Task statement: Each line containing the word "Kamloops" must be copied from the material below.

*** Opening Listed records ***

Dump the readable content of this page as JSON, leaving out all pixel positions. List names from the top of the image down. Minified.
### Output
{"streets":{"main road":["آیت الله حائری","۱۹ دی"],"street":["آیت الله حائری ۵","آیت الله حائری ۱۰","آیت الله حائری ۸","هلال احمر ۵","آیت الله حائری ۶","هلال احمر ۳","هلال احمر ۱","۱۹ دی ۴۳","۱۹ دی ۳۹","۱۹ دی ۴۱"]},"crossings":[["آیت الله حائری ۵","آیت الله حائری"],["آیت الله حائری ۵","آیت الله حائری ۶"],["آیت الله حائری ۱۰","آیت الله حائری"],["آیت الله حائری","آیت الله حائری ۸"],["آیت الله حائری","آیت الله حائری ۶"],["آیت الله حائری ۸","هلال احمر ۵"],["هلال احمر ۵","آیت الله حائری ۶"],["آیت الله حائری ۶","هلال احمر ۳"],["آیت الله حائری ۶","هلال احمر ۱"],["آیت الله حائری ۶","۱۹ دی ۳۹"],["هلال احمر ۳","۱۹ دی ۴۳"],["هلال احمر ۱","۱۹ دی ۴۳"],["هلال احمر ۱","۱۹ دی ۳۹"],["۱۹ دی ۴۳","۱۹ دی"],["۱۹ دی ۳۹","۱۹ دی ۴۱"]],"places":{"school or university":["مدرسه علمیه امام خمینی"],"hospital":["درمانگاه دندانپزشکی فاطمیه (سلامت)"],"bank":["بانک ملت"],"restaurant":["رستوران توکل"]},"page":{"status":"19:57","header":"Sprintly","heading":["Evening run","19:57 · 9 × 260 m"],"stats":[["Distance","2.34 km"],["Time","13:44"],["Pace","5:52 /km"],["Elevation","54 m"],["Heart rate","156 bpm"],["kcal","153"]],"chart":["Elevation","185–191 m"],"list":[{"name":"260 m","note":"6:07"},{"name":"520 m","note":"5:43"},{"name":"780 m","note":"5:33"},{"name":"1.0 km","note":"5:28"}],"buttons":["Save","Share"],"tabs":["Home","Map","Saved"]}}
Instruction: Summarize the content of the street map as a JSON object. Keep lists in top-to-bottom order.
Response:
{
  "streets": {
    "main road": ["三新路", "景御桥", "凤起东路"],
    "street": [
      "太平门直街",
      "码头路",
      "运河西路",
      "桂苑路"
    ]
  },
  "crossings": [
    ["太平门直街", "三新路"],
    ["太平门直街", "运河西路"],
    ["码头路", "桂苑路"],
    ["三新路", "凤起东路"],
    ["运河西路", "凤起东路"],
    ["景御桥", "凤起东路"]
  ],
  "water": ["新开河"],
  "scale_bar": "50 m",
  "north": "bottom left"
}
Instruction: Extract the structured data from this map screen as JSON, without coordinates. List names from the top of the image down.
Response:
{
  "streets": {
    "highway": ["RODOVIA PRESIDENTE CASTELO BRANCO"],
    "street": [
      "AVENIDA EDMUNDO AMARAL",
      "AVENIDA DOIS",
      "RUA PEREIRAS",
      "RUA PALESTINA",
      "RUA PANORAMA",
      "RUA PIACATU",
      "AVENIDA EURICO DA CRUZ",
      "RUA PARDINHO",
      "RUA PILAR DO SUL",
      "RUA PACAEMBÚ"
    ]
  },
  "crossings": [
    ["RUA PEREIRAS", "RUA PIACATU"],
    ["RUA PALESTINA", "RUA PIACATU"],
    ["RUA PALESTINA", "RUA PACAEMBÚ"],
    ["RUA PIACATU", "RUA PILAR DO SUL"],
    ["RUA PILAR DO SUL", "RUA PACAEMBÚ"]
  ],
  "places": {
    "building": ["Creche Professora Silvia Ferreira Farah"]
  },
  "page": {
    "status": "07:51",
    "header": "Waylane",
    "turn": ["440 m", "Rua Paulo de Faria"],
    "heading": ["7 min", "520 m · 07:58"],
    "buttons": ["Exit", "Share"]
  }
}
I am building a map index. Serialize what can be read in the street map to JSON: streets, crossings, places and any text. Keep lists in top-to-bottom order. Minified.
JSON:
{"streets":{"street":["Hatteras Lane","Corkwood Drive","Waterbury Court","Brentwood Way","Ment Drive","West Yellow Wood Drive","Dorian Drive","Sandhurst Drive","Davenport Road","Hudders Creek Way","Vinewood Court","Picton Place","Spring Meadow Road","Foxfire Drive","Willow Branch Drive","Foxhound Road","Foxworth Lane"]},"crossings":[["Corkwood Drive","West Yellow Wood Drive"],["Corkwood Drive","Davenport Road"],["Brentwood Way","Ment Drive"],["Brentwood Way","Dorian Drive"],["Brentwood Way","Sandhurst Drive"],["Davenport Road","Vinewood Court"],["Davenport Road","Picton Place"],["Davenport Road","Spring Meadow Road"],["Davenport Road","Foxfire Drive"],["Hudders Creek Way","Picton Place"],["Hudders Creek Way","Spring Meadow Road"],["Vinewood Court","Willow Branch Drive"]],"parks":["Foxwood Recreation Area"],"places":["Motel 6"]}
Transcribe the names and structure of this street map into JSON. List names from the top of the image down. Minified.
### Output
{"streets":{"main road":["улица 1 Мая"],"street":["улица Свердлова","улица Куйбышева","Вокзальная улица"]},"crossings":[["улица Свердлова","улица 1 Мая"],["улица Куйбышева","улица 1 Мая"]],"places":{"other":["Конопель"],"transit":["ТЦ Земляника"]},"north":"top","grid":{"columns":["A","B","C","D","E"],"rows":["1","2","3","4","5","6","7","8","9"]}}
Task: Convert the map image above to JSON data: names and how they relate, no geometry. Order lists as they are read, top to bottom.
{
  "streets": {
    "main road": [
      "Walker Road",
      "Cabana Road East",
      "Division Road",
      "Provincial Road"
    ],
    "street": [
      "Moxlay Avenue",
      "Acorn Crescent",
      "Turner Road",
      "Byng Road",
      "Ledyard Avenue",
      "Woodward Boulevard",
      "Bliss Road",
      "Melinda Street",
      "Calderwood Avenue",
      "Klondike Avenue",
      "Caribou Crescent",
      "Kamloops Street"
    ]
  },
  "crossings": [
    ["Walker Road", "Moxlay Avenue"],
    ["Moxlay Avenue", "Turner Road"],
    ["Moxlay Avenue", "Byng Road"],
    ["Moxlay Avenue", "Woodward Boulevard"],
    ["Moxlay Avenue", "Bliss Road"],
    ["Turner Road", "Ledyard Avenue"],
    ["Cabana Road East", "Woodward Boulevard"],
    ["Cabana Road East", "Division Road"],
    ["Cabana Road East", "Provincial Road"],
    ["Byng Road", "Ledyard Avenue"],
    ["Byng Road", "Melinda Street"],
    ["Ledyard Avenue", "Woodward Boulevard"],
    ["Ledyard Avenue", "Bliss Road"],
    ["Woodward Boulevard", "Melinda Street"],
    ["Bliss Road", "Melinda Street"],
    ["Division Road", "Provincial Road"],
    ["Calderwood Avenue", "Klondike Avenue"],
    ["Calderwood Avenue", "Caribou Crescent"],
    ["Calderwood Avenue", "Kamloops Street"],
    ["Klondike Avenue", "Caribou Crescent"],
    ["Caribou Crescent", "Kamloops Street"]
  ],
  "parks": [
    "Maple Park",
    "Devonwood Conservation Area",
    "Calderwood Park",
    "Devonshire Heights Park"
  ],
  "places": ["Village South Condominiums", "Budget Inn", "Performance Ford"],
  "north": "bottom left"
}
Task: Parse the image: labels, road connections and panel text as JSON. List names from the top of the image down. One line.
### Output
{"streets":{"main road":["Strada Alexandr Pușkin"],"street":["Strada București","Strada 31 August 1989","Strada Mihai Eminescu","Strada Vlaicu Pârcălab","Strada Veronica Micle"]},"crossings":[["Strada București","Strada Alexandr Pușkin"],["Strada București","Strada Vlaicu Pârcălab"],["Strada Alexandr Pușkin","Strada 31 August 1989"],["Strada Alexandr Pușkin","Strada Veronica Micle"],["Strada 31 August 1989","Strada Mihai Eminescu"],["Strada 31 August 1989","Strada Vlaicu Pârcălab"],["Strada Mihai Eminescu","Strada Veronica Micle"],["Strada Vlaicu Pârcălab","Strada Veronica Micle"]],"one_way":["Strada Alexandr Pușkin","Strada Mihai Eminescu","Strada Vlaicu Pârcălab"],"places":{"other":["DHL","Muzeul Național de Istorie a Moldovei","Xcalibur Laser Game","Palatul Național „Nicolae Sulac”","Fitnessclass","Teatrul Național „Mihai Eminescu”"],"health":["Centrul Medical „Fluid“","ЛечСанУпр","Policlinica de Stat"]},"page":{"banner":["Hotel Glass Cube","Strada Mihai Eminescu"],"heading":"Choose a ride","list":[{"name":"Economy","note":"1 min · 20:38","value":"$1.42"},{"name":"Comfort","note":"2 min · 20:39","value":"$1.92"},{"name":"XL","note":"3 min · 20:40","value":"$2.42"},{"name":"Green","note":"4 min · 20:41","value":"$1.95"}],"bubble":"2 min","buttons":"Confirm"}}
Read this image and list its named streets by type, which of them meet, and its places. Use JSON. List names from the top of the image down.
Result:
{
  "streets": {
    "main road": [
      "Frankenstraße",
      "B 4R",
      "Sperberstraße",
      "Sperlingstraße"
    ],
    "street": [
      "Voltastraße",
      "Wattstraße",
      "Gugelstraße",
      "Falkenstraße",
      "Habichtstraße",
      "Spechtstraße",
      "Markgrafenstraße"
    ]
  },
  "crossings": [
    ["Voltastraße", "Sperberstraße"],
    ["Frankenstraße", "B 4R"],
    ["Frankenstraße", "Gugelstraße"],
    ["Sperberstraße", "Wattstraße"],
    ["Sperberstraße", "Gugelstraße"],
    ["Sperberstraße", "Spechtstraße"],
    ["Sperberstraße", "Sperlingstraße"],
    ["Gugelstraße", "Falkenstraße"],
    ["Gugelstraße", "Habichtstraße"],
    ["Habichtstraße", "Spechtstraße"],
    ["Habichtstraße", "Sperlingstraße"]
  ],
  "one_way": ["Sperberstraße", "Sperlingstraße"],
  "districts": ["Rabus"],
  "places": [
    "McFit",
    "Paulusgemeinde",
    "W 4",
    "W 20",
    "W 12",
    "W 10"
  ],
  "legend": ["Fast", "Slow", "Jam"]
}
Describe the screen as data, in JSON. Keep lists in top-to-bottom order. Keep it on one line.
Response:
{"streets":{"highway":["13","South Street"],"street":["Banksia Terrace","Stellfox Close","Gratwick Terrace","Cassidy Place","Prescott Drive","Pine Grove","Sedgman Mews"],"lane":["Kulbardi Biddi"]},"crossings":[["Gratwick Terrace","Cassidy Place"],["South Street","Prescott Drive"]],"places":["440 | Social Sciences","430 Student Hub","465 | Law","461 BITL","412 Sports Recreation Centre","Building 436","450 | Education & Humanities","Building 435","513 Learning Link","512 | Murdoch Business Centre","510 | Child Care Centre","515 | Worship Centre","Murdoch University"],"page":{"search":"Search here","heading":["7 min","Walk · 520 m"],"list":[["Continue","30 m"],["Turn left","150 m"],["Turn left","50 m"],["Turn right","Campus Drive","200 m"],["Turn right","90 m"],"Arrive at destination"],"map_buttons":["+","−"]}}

*** Closing Listed records ***

Solution for this problem:
      "Kamloops Street"
    ["Calderwood Avenue", "Kamloops Street"],
    ["Caribou Crescent", "Kamloops Street"]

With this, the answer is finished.